— Exercise —
Please copy out the items below, changing "catalogue" to "catalog" wherever it occurs in any item and keeping everything else the same.

::::::::

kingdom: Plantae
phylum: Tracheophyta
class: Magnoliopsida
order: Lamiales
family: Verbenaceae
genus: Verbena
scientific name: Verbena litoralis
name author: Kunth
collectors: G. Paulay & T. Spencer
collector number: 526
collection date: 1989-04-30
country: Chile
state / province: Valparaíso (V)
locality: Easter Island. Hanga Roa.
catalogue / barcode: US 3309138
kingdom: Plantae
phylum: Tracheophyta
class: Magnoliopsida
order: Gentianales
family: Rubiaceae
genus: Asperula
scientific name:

::::::::

— Response to the exercise —
kingdom: Plantae
phylum: Tracheophyta
class: Magnoliopsida
order: Lamiales
family: Verbenaceae
genus: Verbena
scientific name: Verbena litoralis
name author: Kunth
collectors: G. Paulay & T. Spencer
collector number: 526
collection date: 1989-04-30
country: Chile
state / province: Valparaíso (V)
locality: Easter Island. Hanga Roa.
catalog / barcode: US 3309138
kingdom: Plantae
phylum: Tracheophyta
class: Magnoliopsida
order: Gentianales
family: Rubiaceae
genus: Asperula
scientific name:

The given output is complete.